Monika Sibora (Inea AZS): Jest mi strasznie przykro, bo byłyśmy bardzo "nabuzowane", aby wygrać ten mecz dla siebie i dla trenerki. Zależało nam na wygranej, ale tak jak powiedziała trenerka, gdybyśmy zagrały w 100 albo przynajmniej 90procent to mecz byłby zupełnie inny. Dzisiaj bardzo mało kontrą grałyśmy. Tylko osiem przechwytów, które są naszym atutem, bardzo dużo strat. Dałyśmy narzucić sobie styl gry przeciwnika i to nas zabiło. Jest to młody zespół i wybiegany - na tym powinniśmy bazować. Teraz czekają nas ciężkie mecze. Mam nadzieję, że zespół się pozbiera i będę się starała w tym pomóc. Dziewczyny są młode i bardzo przeżywają, więc trzeba im dwa dobre słowa powiedzieć. Ja mam nadzieję na dobrą grę, szczególnie naszych kadrowiczek, bo jak na razie to dziewczyny troszkę gorzej się pokazują. Oby przez ten tydzień, który mamy do trenowania, nabrały pewności. Szczególnie Agnieszka (Skobel - dop.

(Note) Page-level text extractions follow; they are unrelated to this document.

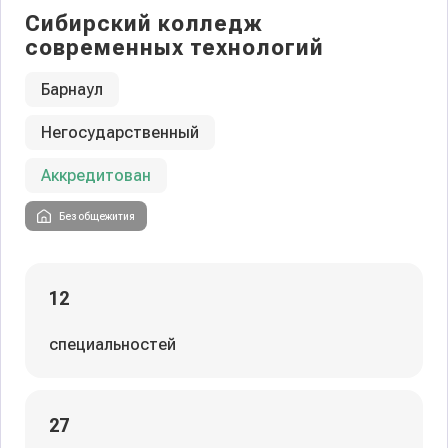
Сибирский колледж
современных технологий
Барнаул
Негосударственный
Аккредитован
Без общежития
12
специальностей
27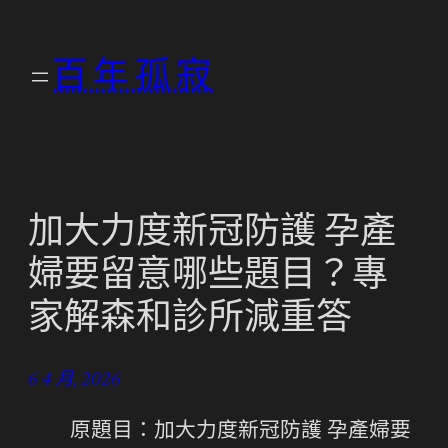
跳
至
百年孤寂
主
要
內
容
加大力度新冠防護 孕產
婦要留意哪些題目？專
家解森和診所減重答
6 4 月, 2026
原題目：加大力度新冠防護 孕產婦要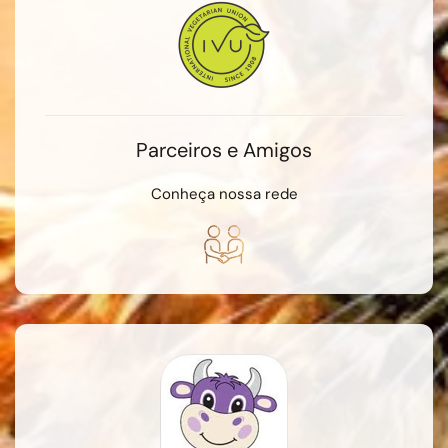
Parceiros e Amigos
Conheça nossa rede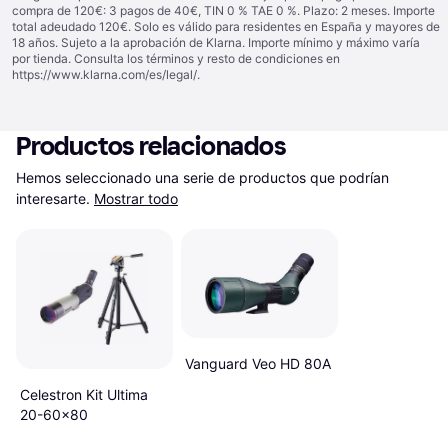
compra de 120€: 3 pagos de 40€, TIN 0 % TAE 0 %. Plazo: 2 meses. Importe
total adeudado 120€. Solo es válido para residentes en España y mayores de
18 años. Sujeto a la aprobación de Klarna. Importe mínimo y máximo varía
por tienda. Consulta los términos y resto de condiciones en
https://www.klarna.com/es/legal/
.
Productos relacionados
Hemos seleccionado una serie de productos que podrían 
interesarte.
Mostrar todo
Vanguard Veo HD 80A
Celestron Kit Ultima
20-60x80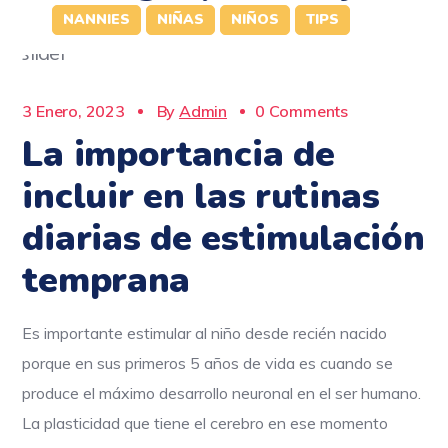
NANNIES
NIÑAS
NIÑOS
TIPS
3 Enero, 2023
By
Admin
0 Comments
La importancia de
incluir en las rutinas
diarias de estimulación
temprana
Es importante estimular al niño desde recién nacido
porque en sus primeros 5 años de vida es cuando se
produce el máximo desarrollo neuronal en el ser humano.
La plasticidad que tiene el cerebro en ese momento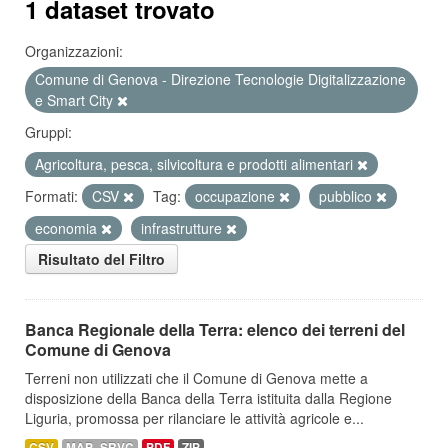
1 dataset trovato
Organizzazioni:
Comune di Genova - Direzione Tecnologie Digitalizzazione
e Smart City
Gruppi:
Agricoltura, pesca, silvicoltura e prodotti alimentari
Formati:
CSV
Tag:
occupazione
pubblico
economia
infrastrutture
Risultato del Filtro
Banca Regionale della Terra: elenco dei terreni del
Comune di Genova
Terreni non utilizzati che il Comune di Genova mette a
disposizione della Banca della Terra istituita dalla Regione
Liguria, promossa per rilanciare le attività agricole e...
CSV
MAP_SRVC
PDF
ZIP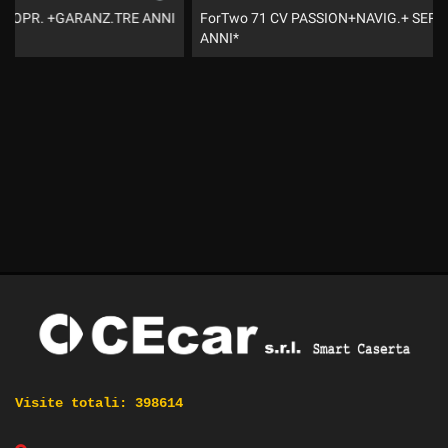
ForTwo 71 CV PASSION+NAVIG.+ SERVOSTERZO+GARANZIA 3
ANNI*
Visite totali:
398614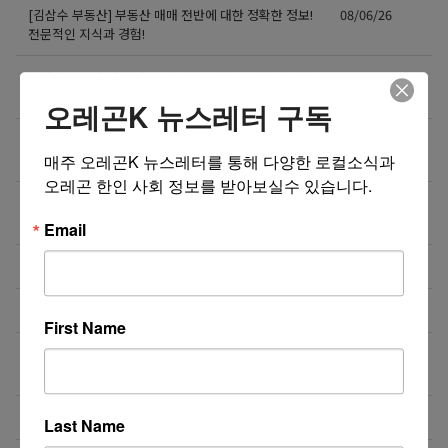
[김삼수 부동산] 부동산 매매 전반에 대한 정확한 정보!
08/06/26
전문적인 지식과 경험!
공적부조 우려 시 최대 25만 달러 보증금? 영주권 심사
08/06/26
의 새로운 변수
오레곤K 뉴스레터 구독
미국 출퇴근길, 아직도 촌스러운 보냉백 따로 들고 다
08/06/26
니시나요?🥗
매주 오레곤K 뉴스레터를 통해 다양한 로컬소식과 
오레곤 한인 사회 정보를 받아보실수 있습니다.
미국 입국 시 현금 신고, 가족 합산 1만 달러가 기준입
08/05/26
니다.
Email
즐거운 여행(213-388-4141)
08/04/26
비즈니스 웹사이트 제작 프로모션 ($300부터~)
08/04/26
First Name
지역 경찰까지 확대되는 이민 단속… 287(g) 프로그램
08/04/26
의 대대적 확장
미국 전역 한국식 산후조리 산후드림
08/04/26
Last Name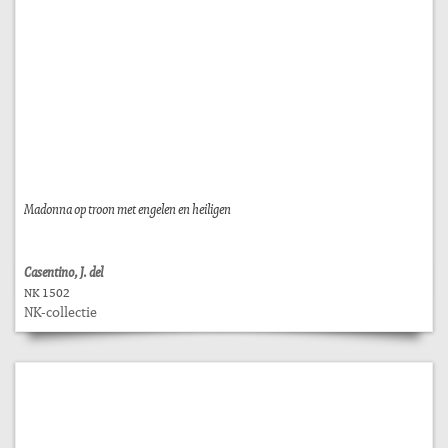
Madonna op troon met engelen en heiligen
Casentino, J. del
NK 1502
NK-collectie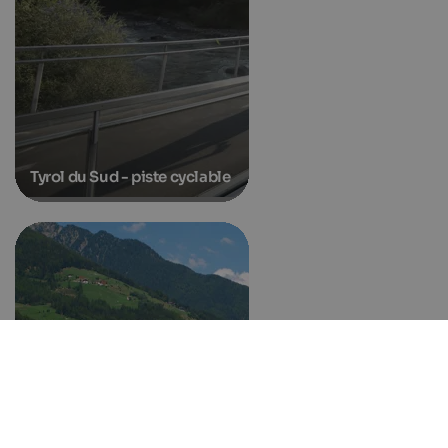
Tyrol du Sud - piste cyclable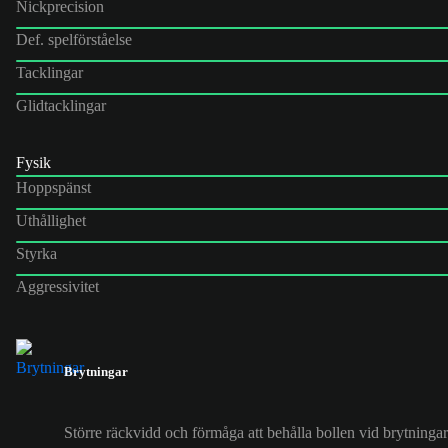
Nickprecision
Def. spelförståelse
Tacklingar
Glidtacklingar
Fysik
Hoppspänst
Uthållighet
Styrka
Aggressivitet
Brytningar
Större räckvidd och förmåga att behålla bollen vid brytningar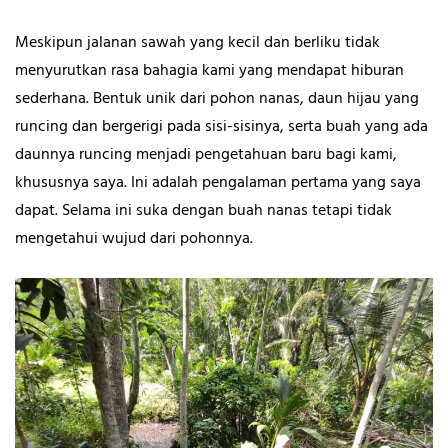
Meskipun jalanan sawah yang kecil dan berliku tidak
menyurutkan rasa bahagia kami yang mendapat hiburan
sederhana. Bentuk unik dari pohon nanas, daun hijau yang
runcing dan bergerigi pada sisi-sisinya, serta buah yang ada
daunnya runcing menjadi pengetahuan baru bagi kami,
khususnya saya. Ini adalah pengalaman pertama yang saya
dapat. Selama ini suka dengan buah nanas tetapi tidak
mengetahui wujud dari pohonnya.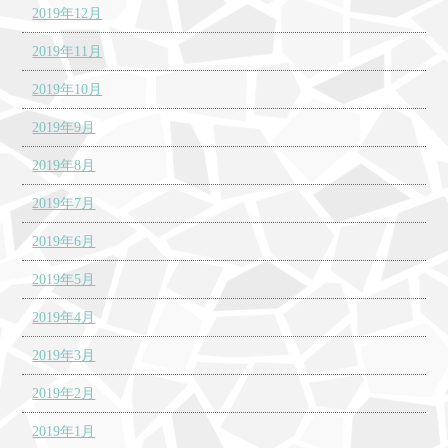
2019年12月
2019年11月
2019年10月
2019年9月
2019年8月
2019年7月
2019年6月
2019年5月
2019年4月
2019年3月
2019年2月
2019年1月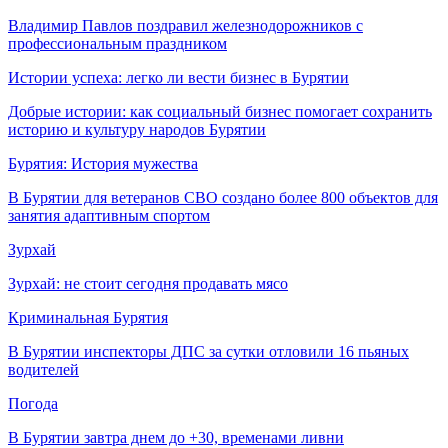
Владимир Павлов поздравил железнодорожников с
профессиональным праздником
Истории успеха: легко ли вести бизнес в Бурятии
Добрые истории: как социальный бизнес помогает сохранить
историю и культуру народов Бурятии
Бурятия: История мужества
В Бурятии для ветеранов СВО создано более 800 объектов для
занятия адаптивным спортом
Зурхай
Зурхай: не стоит сегодня продавать мясо
Криминальная Бурятия
В Бурятии инспекторы ДПС за сутки отловили 16 пьяных
водителей
Погода
В Бурятии завтра днем до +30, временами ливни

K.P.), która mówi, że się nie może pozbierać, stanie się mocnym punktem zespołu.
Marta Gajewska (CCC): Ja bardzo się cieszę z kolejnego zwycięstwa. Udowodniłyśmy, że jeśli w ataku troszkę nie idzie, to mocną defensywą i zbiórką jest się w stanie wygrać każde zawody.
Krzysztof Koziorowicz (CCC): Bardzo mi się podobała wypowiedź Moniki. Cieszę się, że zawodniczki doświadczone w ten sposób patrzą na młode, perspektywiczne dziewczyny, które bardzo mocno kadrze pomagają. Z tego zespołu dwie z charakterem, myślę tutaj o Asi Walich i Agnieszce Skobel, a może i ktoś jeszcze, ale nie zapeszajmy. Rzeczywiście naprawdę dają sobie radę. To bardzo sympatyczny odruch Moniki.